The following is the part of my ruby filter that's trying to handle both cases, however on the 1st example above, it saves the note twice and I don't understand why.
Any thoughts on how to fix this problem?
# Cast all notes values to string
notes = event.get('notes')
notes_json = notes.empty? ? JSON['{}'] : JSON.parse(notes)
notes_json.to_a.each_with_index do |(n_key, n_val), n_index|
test_key = Integer(n_key) rescue false
if test_key.is_a? Integer
string_notes = Hash[n_val.map{|k,v|[ k, v.to_s ]}]
else
string_notes = Hash[n_key.map{|k,v|[ k, v.to_s ]}]
end
notes_json[n_index] = string_notes
end
event.set('notes', notes_json)
In my index template notes
is marked as of nested type:
"notes": {
"type": "nested"
}
A note always has date_added
, username
, and content
. There can be zero (empty) or multiple notes in this column.

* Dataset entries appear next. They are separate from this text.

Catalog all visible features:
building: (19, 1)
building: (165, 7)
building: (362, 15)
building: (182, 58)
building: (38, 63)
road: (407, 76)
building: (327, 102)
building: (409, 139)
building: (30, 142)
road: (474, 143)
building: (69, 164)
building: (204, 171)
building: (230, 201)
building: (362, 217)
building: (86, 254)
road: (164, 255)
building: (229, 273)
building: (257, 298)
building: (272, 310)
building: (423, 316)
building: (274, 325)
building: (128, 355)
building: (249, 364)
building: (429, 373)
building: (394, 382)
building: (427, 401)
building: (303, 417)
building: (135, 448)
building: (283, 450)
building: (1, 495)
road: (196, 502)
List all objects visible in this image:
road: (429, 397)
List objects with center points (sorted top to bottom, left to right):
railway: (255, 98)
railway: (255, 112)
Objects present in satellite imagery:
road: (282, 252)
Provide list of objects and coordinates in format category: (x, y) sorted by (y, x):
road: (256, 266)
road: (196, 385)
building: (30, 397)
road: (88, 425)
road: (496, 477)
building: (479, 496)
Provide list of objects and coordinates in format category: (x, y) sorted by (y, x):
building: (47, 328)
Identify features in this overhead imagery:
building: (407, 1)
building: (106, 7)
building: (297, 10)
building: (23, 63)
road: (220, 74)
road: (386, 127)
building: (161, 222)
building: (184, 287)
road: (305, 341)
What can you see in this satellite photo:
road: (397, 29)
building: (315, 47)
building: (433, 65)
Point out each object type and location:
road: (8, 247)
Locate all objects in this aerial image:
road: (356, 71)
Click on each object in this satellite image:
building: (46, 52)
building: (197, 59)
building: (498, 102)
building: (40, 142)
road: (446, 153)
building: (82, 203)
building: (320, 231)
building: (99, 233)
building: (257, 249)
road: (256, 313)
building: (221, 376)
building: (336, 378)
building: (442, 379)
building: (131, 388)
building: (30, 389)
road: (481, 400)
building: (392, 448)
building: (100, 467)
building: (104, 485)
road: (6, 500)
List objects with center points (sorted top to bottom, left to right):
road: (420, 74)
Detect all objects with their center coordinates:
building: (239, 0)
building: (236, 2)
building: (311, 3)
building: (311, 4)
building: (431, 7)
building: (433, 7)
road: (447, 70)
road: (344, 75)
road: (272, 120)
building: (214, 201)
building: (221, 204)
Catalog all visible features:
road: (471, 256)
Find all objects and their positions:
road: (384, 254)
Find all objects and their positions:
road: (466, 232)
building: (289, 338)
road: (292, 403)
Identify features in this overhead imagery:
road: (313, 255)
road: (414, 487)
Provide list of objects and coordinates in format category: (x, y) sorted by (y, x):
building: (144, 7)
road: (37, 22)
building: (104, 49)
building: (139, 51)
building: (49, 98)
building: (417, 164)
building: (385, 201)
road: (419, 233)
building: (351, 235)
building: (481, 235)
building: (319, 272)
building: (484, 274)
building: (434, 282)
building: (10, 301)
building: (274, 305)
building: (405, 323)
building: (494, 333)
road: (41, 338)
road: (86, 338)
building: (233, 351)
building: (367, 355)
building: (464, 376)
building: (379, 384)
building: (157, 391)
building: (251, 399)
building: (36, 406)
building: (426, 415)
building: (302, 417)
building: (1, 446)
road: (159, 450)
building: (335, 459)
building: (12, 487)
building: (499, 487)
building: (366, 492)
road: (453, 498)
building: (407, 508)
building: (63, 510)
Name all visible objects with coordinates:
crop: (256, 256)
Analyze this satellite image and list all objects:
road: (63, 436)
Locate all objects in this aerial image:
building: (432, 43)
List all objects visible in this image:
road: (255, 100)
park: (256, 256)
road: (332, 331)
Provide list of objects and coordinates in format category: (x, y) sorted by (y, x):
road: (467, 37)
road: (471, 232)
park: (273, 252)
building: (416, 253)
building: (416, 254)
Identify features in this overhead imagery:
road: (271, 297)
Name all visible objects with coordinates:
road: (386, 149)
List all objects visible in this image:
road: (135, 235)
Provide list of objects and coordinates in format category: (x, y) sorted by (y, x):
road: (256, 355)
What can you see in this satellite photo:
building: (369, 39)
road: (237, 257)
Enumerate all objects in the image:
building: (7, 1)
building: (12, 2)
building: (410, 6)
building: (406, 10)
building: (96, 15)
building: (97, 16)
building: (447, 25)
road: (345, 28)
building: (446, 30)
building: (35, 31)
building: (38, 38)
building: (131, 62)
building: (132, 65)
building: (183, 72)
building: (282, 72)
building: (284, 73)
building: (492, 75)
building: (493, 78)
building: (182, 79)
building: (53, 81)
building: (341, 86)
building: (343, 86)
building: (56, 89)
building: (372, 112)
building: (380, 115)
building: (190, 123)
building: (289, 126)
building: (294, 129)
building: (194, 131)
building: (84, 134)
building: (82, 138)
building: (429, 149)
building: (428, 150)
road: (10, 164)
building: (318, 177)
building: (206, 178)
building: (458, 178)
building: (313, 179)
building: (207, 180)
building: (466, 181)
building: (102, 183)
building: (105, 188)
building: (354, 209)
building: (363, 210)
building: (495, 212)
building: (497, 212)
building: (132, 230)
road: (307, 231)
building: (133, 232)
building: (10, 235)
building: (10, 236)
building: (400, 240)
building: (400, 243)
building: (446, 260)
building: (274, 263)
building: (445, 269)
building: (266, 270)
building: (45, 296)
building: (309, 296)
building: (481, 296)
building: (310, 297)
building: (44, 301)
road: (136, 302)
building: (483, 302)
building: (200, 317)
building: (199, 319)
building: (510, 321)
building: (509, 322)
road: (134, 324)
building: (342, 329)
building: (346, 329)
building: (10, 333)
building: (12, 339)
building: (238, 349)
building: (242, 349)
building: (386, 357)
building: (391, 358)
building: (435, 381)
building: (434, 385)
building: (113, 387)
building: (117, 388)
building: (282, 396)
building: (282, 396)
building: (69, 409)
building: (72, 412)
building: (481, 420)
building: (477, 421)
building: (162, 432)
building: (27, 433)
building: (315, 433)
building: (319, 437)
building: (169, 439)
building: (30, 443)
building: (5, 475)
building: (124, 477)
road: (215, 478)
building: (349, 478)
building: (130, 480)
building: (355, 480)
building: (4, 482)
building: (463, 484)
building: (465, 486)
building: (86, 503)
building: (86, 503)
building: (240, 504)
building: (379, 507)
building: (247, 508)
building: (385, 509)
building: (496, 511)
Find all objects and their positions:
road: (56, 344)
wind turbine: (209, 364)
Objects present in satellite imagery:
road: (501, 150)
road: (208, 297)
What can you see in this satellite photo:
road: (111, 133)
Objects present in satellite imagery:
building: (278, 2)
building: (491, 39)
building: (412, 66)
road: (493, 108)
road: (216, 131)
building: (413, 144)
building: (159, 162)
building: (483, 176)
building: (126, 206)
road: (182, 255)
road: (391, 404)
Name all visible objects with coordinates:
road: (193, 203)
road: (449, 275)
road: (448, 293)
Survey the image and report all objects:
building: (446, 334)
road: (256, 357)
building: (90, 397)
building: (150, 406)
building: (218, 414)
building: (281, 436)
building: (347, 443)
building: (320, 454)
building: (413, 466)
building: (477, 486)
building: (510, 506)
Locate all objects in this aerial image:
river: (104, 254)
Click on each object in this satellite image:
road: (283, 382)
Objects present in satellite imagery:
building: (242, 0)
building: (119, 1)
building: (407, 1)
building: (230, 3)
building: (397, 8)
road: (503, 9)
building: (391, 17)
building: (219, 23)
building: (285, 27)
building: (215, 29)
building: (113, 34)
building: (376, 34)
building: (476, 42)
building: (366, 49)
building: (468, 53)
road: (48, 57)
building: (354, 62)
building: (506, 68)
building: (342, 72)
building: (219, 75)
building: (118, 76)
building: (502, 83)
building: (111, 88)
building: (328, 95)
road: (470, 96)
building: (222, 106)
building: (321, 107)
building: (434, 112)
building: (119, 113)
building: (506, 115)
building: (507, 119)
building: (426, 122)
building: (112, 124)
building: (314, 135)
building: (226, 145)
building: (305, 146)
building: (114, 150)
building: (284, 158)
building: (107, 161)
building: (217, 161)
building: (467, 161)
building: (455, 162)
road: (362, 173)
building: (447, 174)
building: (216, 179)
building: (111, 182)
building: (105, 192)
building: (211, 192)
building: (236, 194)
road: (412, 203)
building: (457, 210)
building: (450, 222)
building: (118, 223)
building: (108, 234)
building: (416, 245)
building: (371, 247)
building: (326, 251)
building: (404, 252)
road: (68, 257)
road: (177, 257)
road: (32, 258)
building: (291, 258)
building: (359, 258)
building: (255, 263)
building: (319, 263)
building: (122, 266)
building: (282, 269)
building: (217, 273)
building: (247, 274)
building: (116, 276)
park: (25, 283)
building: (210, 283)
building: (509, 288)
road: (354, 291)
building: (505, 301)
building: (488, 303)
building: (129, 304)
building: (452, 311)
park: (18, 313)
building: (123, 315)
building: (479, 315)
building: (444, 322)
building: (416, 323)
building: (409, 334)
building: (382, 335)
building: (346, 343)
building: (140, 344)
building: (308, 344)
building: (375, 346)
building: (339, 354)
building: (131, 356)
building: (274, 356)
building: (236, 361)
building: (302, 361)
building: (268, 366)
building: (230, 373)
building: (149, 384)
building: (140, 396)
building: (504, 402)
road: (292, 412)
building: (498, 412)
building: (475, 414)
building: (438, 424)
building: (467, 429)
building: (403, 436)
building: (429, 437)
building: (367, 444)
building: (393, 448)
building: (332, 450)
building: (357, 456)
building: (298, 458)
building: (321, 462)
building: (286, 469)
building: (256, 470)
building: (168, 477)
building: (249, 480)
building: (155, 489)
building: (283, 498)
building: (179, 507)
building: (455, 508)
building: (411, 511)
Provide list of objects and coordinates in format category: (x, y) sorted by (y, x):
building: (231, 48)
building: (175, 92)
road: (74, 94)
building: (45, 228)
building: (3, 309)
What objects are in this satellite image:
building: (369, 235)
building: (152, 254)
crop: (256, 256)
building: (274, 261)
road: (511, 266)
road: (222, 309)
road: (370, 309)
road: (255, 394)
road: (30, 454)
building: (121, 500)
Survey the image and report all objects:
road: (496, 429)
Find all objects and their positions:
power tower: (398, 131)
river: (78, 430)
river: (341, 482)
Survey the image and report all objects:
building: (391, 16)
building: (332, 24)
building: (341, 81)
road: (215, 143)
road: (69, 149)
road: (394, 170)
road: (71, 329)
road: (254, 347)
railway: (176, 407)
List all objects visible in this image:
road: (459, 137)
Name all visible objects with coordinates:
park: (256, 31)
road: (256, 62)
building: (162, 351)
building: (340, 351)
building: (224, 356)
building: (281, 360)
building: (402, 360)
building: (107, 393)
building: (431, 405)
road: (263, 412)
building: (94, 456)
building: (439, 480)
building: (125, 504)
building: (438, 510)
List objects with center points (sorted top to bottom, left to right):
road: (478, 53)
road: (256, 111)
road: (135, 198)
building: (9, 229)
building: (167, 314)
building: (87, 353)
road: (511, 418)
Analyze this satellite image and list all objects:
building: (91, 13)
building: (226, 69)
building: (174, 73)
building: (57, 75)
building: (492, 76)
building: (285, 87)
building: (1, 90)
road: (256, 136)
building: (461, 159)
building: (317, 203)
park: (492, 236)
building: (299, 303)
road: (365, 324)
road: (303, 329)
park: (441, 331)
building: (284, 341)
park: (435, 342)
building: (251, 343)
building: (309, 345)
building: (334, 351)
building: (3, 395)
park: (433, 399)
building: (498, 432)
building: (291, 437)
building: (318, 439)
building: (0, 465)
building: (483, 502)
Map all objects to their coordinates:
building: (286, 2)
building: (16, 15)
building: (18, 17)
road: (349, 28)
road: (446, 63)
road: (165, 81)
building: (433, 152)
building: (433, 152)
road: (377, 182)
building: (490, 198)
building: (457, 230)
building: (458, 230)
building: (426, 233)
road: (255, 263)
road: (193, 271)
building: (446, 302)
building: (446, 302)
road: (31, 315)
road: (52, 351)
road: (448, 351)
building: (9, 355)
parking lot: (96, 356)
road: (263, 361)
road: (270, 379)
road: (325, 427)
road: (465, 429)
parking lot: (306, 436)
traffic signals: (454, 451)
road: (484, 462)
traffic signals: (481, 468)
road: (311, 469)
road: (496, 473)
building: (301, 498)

When the column value is empty I would actually want to save notes as empty, I'm not sure if that's possible?
If I run logstash, the final mapping of notes show up like this:
"notes": {
"properties": {
"0": {
"properties": {
"content": {
"type": "text",
"fields": {
"keyword": {
"type": "keyword",
"ignore_above": 256
}
}
},
"date_added": {
"type": "text",
"fields": {
"keyword": {
"type": "keyword",
"ignore_above": 256
}
}
},
"username": {
"type": "text",
"fields": {
"keyword": {
"type": "keyword",
"ignore_above": 256
}
}
}
}
},
"1": {
"properties": {
"content": {
"type": "text",
"fields": {
"keyword": {
"type": "keyword",
"ignore_above": 256
}
}
},
"date_added": {
"type": "text",
"fields": {
"keyword": {
"type": "keyword",
"ignore_above": 256
}
}
},
"username": {
"type": "text",
"fields": {
"keyword": {
"type": "keyword",
"ignore_above": 256
}
}
}
}
},
"content": {
"type": "text",
"fields": {
"keyword": {
"type": "keyword",
"ignore_above": 256
}
}
},
"date_added": {
"type": "text",
"fields": {
"keyword": {
"type": "keyword",
"ignore_above": 256
}
}
},
"username": {
"type": "text",
"fields": {
"keyword": {
"type": "keyword",
"ignore_above": 256
}
}
}
}
},
So it's actually handled quite wrong... I need to have notes as a nested array of json objects, each having date_added, username and content fields. Not sure how to fix this. Thoughts?
Thanks for your time!